Porteño's first stadium was located on Parque 3 de Febrero in Palermo, Buenos Aires, more precisely on Av. Alvear (now Avenida del Libertador) and Godoy Cruz, where the club established in 1901. Nevertheless, in 1909 Porteño and Club Atlético Estudiantes (which had its stadium along with Porteño's) evicted from there and the stadiums demolished to build the industrial pavilion for an exhibition that took part as part of the Centennial of Argentina celebrations of 1910.

The club then rented a field in the same neighborhood, on a land located next to Hipódromo Argentino and the Golf station (nowadays "Lisandro de la Torre" station) of Central Argentine Railway. The field was also known as the Golf. The club remained there until 1945.
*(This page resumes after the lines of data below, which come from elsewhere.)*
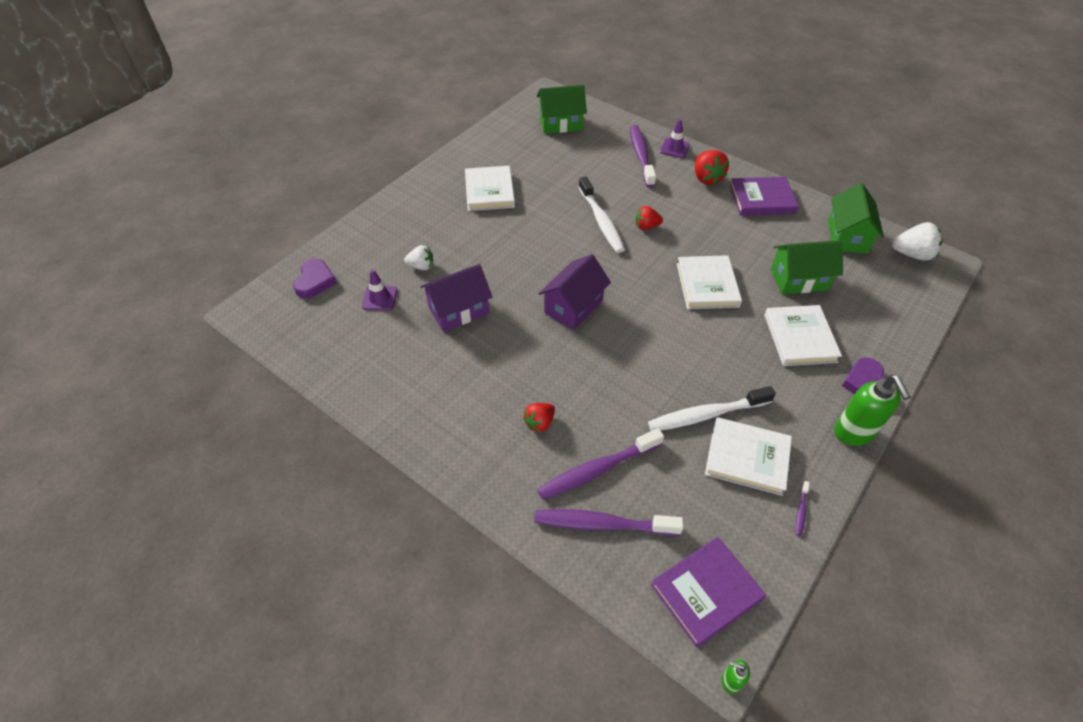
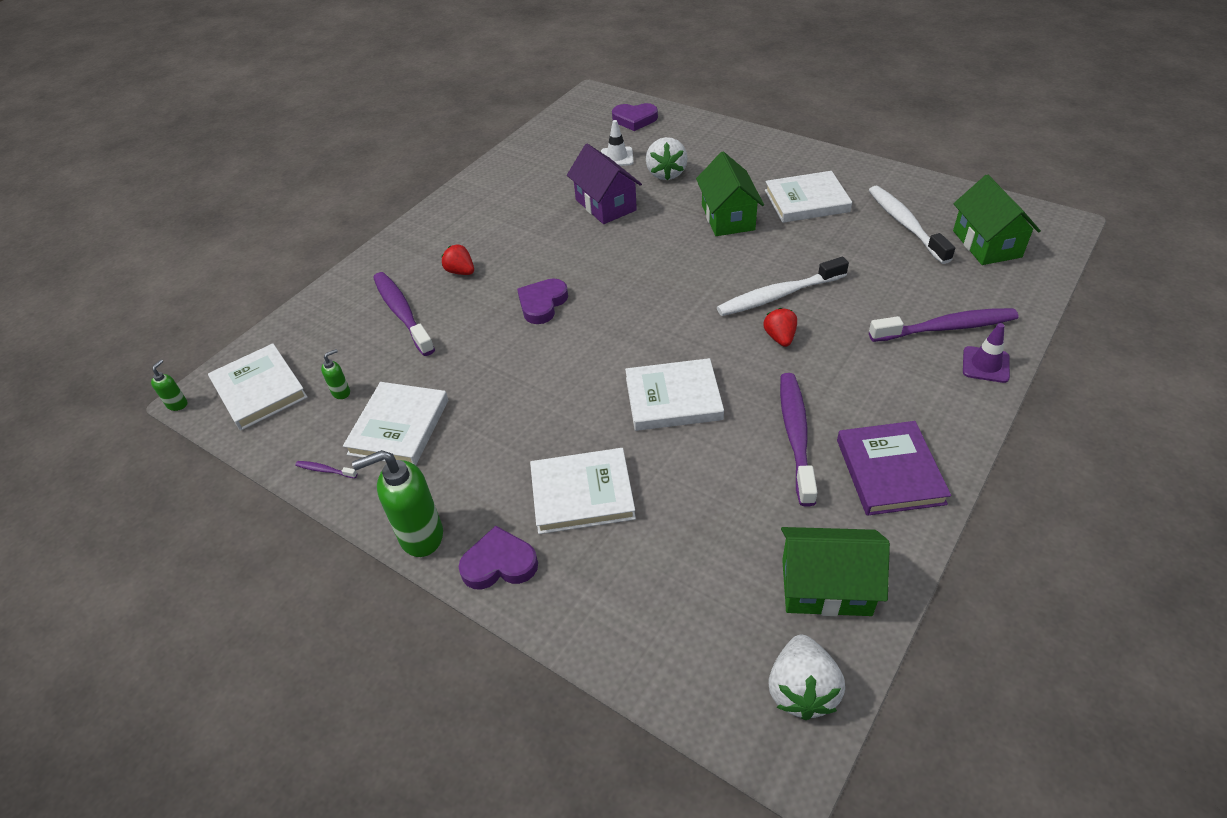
camera: 90 degrees right, 5 degrees down
purple traffic cone [362,269,397,311] -> white traffic cone [601,120,634,166]
white strawberry [404,245,433,270] -> white strawberry [646,137,688,180], size x1.53
purple toothbrush [534,509,684,536] -> purple toothbrush moved to [780,373,818,506]
purple house [538,254,611,330] -> none
white toothbrush [648,386,776,431] -> white toothbrush moved to [869,186,955,264]
purple book [651,537,766,647] -> white book [208,343,308,431]
red strawberry [695,150,729,185] -> none
green house [771,240,843,294] -> green house moved to [696,152,764,236]
none -> green soap dispenser [321,349,350,399]
none -> purple heart [517,278,568,324]

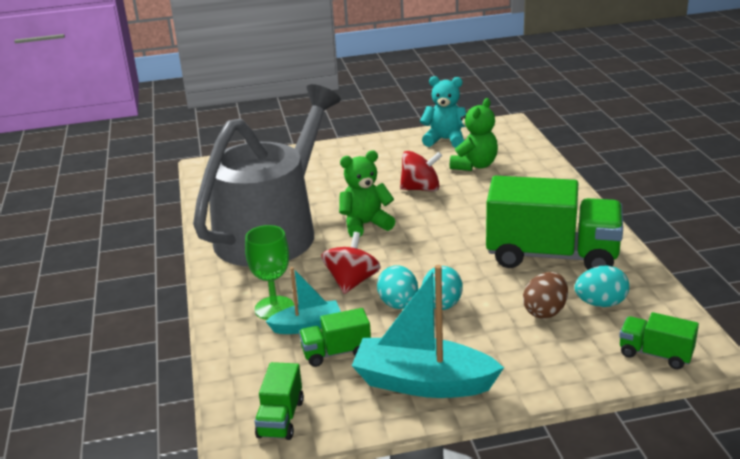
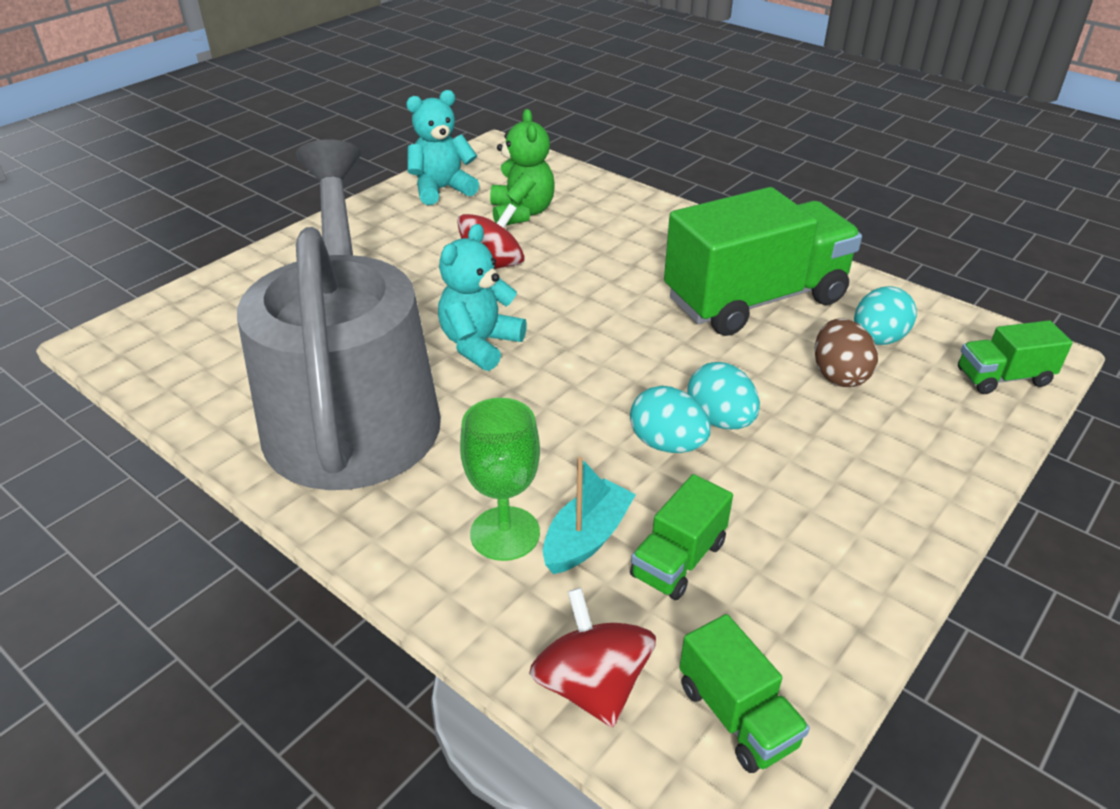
camera: 40 degrees left, 10 degrees up
red spinning top [321,232,381,294] -> red spinning top moved to [529,588,656,727]
green teddy bear [339,150,395,238] -> turquoise teddy bear [438,224,527,371]
turquoise boat [352,265,504,398] -> none

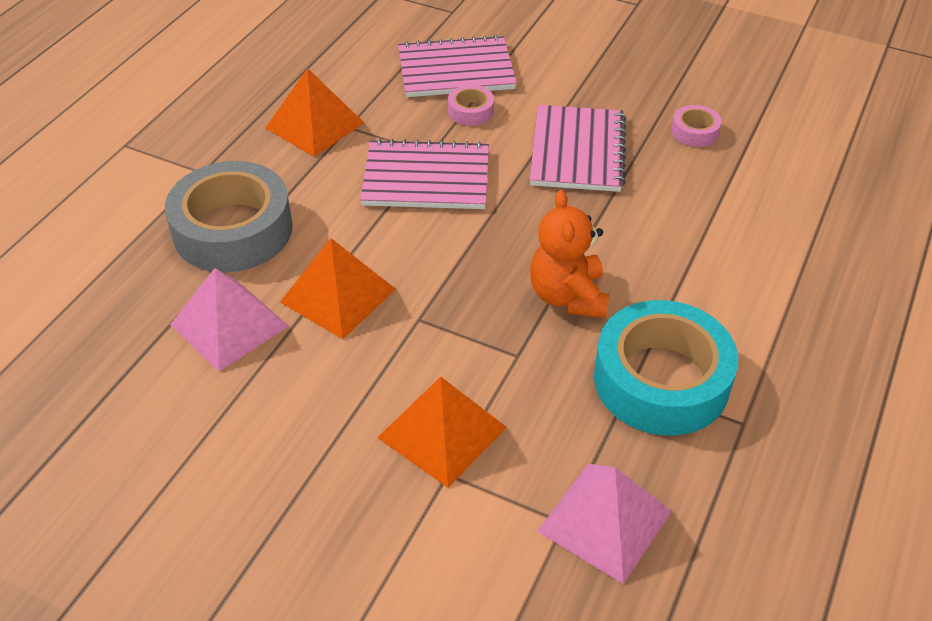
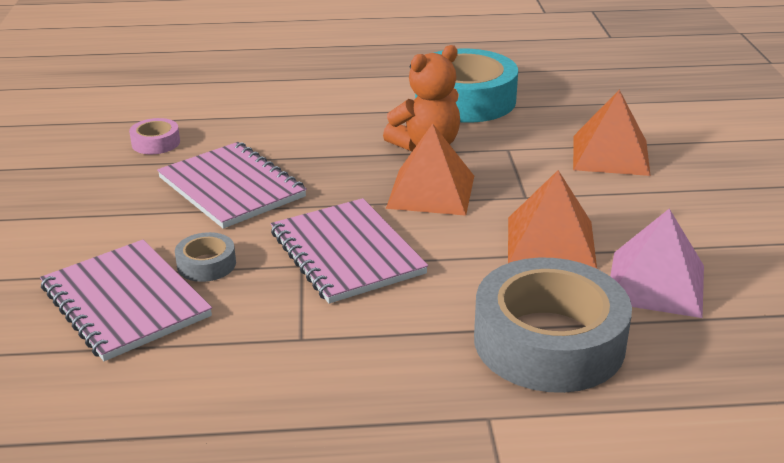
camera: 120 degrees left, 15 degrees down
orange pyramid [265,68,364,157] -> orange pyramid moved to [386,123,474,216]
pink tape [448,85,494,126] -> grey tape [175,232,236,282]
pink notebook [530,105,626,192] -> pink notebook turned 75 degrees clockwise [157,142,307,229]
pink pyramid [537,464,672,584] -> none

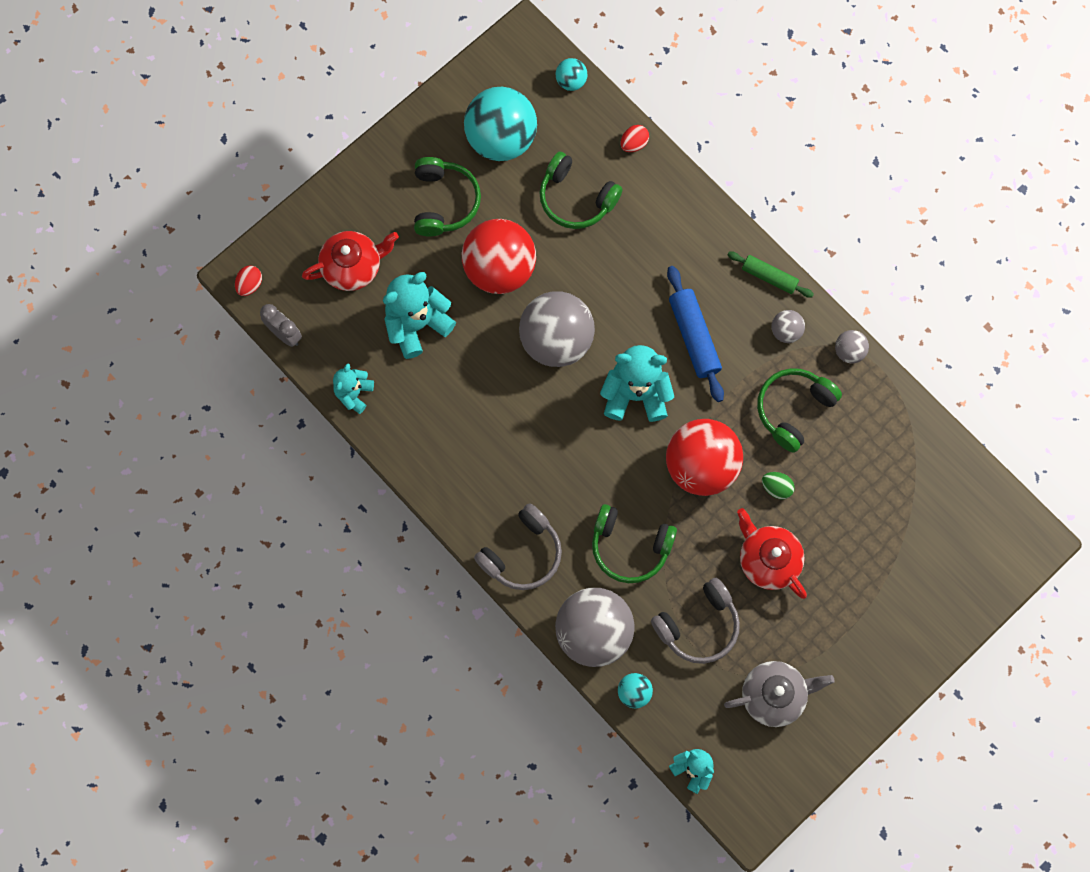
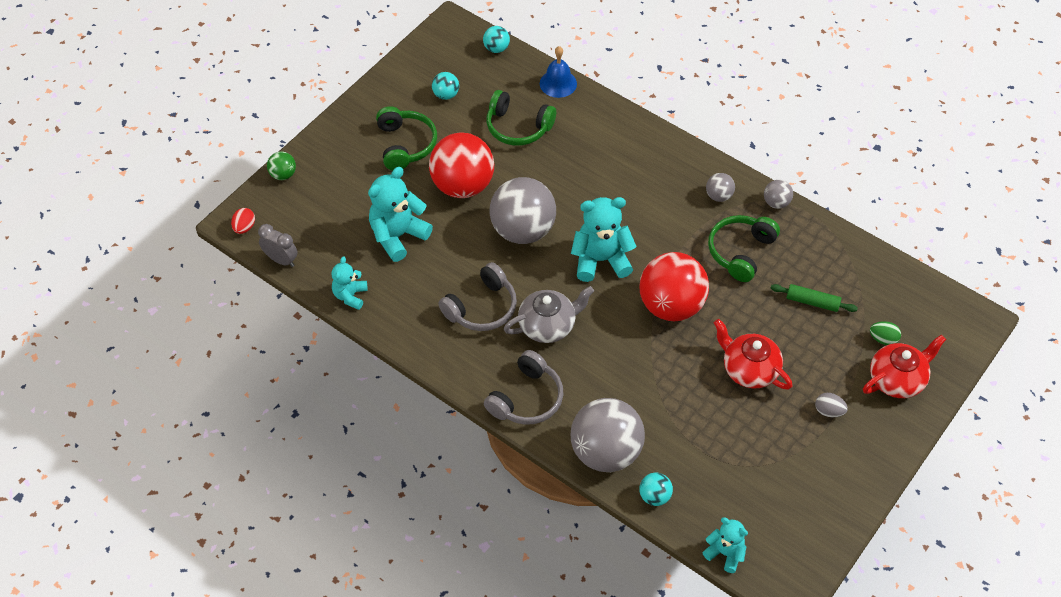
camera: 10 degrees left, 20 degrees down
red teapot [302,231,399,291] -> red teapot moved to [863,335,946,398]
turquoise ball [464,87,537,161] -> turquoise ball [432,72,459,100], size x0.45
green headphones [592,504,677,583] -> none
red egg [621,125,649,152] -> blue bell [540,46,577,98]
grey headphones [651,578,740,664] -> grey headphones moved to [438,262,517,331]
blue rolling pin [667,266,724,402] -> none
grey teapot [724,661,835,727] -> grey teapot moved to [504,286,594,343]
green rolling pin [727,252,814,298] -> green rolling pin moved to [771,284,858,312]
green egg [762,472,795,499] -> green egg moved to [870,321,901,345]
none -> green ball [267,152,296,180]
none -> grey egg [815,393,848,417]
Porteño then established its headquarters in the city of San Vicente in Buenos Aires Province, where it has remained since 1971.

==Colors==
While the football team colors were blue and white in vertical stripes, it is said that rugby jersey adopted its colors in the 1930s, when a group of players of Sportive Francaise joined Porteño to play for the club.
Club Porteño members, in recognition of this gesture, designed the shirt combining the light blue color from the flag of Argentina, and the french blue from France's.

==Notable players==
- Juan José Rithner (1907–19), also goalkeeper of Argentina. Played 200 matches for the club, scoring 11 goals.

==Honours==

===League===
- Primera División (2): 1912 FAF, 1914 FAF

====National cups====
- Copa de Competencia Jockey Club (2): 1915, 1918
- Copa Bullrich (1): 1906 (Note: The Copa Bullrich was an official football competition contested by clubs playing in the Second Division. The AFA has not included this competition into the list of national cups because only teams in Primera División participated in those competitions.)